**Collected data entries:**
***

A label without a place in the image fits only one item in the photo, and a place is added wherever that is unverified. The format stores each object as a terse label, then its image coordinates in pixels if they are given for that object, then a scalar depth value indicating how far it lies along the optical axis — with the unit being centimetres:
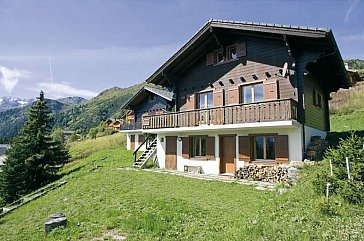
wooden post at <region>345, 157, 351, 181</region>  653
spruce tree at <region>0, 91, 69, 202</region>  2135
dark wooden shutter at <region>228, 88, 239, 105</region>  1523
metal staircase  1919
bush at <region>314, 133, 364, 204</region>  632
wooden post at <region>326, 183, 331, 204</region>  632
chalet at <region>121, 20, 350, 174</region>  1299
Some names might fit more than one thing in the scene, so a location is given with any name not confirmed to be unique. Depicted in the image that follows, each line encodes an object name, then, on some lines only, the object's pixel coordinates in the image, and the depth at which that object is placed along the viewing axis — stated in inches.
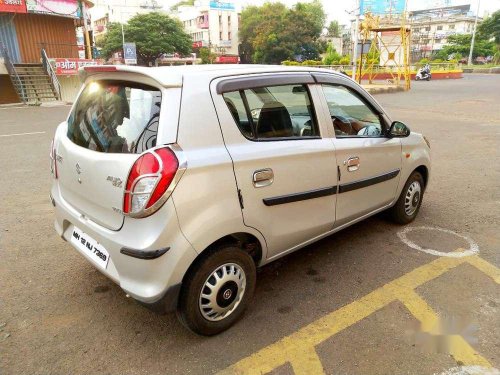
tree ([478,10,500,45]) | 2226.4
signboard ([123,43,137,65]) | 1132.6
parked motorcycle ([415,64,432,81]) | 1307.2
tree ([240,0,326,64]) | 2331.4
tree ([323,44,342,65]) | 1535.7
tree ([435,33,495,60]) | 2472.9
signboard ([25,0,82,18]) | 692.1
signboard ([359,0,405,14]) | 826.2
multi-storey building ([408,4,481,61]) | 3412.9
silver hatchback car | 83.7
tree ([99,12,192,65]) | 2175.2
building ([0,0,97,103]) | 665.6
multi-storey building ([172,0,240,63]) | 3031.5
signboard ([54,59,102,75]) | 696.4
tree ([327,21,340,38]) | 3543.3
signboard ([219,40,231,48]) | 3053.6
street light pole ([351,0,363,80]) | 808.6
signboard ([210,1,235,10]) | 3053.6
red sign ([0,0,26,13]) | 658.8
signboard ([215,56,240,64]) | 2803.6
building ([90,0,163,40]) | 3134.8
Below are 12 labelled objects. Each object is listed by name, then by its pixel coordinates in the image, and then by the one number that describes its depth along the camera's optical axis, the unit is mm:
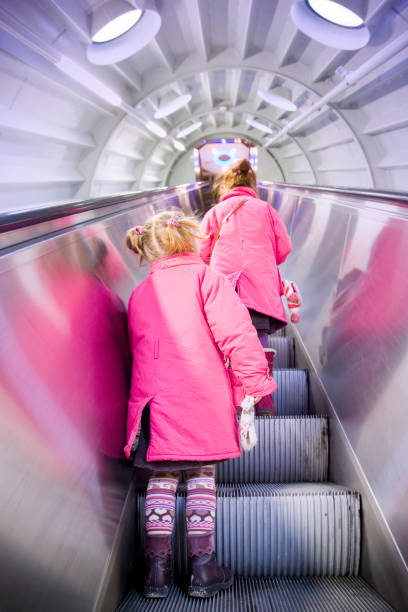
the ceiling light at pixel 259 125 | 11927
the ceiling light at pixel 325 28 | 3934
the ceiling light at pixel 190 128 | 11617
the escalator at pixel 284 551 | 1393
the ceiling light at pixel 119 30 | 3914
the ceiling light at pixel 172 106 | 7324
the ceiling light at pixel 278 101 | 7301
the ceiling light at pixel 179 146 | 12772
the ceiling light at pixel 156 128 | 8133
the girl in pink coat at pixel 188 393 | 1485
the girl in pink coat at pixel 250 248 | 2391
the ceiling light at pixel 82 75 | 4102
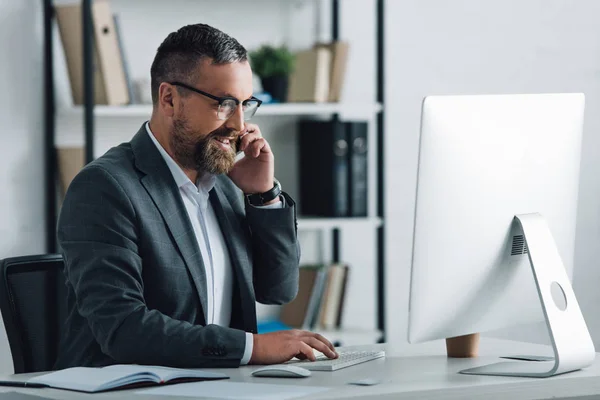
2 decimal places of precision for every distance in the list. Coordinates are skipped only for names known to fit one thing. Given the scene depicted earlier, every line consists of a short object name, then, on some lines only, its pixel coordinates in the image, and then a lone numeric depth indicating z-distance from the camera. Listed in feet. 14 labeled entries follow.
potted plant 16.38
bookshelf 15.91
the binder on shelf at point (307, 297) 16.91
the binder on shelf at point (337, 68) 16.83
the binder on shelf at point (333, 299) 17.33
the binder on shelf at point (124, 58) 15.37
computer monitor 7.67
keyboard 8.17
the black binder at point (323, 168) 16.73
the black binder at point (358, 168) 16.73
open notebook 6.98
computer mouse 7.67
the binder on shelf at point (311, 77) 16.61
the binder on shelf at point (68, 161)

***

**What you will do:** Note each line of the entries that has "girl" in it, and copy those lines.

**Expected answer:**
the girl in pink coat at pixel 188 393 | 1485
the girl in pink coat at pixel 250 248 | 2391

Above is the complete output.